*** DATASET ENTRIES Section Begins ***

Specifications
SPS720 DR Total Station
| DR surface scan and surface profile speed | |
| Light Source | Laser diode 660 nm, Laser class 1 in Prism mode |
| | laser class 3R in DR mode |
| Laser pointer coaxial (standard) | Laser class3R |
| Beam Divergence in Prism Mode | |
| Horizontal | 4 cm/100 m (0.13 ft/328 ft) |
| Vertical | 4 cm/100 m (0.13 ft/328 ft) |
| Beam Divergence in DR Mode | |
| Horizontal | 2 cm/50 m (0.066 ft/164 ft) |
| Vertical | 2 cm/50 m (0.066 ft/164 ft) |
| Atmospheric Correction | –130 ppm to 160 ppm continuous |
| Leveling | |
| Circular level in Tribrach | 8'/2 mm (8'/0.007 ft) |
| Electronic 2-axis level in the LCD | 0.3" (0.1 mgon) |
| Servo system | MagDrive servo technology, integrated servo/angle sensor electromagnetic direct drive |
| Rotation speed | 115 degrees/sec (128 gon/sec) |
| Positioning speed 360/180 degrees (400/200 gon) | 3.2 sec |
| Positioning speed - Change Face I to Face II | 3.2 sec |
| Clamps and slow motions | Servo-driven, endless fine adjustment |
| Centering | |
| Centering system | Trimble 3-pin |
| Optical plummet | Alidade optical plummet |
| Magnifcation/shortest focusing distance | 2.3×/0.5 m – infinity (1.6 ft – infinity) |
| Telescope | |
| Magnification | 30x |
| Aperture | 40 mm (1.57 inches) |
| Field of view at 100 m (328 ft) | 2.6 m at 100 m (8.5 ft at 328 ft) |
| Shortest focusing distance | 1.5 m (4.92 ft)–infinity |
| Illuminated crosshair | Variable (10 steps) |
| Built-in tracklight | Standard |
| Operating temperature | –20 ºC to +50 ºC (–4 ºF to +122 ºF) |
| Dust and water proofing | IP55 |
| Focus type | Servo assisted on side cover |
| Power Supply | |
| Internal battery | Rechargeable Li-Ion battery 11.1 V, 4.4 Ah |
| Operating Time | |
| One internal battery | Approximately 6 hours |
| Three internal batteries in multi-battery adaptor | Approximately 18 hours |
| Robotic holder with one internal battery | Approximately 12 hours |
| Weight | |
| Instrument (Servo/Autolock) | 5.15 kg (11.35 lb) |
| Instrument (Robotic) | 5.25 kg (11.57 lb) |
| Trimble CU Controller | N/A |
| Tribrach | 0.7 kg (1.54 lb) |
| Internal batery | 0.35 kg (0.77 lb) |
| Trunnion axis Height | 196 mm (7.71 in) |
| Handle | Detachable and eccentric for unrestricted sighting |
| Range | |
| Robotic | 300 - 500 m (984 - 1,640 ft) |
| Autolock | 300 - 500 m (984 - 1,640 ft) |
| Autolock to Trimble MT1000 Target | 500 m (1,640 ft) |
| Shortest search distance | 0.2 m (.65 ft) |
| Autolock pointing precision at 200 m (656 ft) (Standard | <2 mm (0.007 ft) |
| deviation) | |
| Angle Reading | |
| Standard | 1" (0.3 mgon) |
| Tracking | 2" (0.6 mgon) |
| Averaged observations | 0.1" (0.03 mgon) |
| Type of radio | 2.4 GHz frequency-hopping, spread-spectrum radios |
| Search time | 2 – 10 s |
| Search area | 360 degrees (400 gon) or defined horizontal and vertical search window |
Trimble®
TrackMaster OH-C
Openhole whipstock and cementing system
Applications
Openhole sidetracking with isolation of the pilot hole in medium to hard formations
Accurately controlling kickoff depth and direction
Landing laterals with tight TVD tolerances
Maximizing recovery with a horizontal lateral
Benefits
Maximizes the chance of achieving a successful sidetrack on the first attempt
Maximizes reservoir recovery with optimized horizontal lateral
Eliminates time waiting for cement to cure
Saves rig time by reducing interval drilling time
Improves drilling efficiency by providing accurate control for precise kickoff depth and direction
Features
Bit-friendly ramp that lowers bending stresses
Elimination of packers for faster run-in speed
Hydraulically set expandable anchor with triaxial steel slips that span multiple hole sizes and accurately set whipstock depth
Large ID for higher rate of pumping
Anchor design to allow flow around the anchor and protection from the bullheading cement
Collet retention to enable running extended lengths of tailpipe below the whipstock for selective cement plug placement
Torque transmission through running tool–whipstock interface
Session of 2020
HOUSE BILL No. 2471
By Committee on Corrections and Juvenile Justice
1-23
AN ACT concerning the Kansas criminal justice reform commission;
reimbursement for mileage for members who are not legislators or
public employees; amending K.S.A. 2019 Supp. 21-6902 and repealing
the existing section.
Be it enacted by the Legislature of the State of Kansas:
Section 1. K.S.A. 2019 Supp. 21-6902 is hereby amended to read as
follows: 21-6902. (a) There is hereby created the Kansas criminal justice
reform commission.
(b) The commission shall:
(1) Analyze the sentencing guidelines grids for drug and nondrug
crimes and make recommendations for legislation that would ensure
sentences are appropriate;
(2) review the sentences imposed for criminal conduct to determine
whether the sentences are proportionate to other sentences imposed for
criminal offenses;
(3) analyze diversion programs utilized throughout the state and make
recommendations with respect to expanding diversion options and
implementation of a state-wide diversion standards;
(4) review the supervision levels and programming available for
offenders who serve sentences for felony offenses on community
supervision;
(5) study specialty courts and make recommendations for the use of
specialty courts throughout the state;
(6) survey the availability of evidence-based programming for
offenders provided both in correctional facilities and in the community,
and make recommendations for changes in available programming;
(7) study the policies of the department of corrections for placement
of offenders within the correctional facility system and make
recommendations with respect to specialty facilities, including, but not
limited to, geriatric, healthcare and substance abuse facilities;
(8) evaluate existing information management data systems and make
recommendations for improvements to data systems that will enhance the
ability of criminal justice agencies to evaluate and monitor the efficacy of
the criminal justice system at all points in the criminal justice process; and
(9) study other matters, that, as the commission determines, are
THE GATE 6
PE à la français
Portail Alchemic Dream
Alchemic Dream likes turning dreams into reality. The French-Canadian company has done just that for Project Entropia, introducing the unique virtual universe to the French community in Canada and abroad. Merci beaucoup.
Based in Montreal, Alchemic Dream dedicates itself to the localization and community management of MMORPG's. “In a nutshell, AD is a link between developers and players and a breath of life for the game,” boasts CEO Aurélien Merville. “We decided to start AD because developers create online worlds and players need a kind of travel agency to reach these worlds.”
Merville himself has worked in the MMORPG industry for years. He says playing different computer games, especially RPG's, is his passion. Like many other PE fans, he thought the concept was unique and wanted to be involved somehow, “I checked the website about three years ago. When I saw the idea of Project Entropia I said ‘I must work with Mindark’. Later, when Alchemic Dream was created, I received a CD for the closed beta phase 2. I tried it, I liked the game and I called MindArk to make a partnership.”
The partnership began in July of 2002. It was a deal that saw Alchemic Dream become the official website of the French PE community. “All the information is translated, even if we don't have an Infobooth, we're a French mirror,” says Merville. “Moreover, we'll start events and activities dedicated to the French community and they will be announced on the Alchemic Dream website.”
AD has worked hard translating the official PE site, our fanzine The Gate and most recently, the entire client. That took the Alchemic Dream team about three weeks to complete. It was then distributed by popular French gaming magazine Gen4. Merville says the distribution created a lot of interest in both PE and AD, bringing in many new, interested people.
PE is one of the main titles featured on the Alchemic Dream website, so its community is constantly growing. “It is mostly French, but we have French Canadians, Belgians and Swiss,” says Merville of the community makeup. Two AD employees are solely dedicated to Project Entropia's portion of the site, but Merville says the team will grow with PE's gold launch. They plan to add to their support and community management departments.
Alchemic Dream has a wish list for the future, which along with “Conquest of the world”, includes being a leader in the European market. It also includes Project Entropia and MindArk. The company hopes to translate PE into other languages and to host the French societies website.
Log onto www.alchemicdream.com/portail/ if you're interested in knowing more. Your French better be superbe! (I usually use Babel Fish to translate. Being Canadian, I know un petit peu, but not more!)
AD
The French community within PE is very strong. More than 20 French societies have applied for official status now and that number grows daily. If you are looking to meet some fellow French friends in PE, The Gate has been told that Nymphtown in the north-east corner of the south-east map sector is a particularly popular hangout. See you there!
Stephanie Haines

*** DATASET ENTRIES Section Ends ***

◆ EXERCISE GOAL:
Select every line of the records holding the string "degrees".

◆ ANSWER SECTION:
| Rotation speed | 115 degrees/sec (128 gon/sec) |
| Positioning speed 360/180 degrees (400/200 gon) | 3.2 sec |
| Search area | 360 degrees (400 gon) or defined horizontal and vertical search window |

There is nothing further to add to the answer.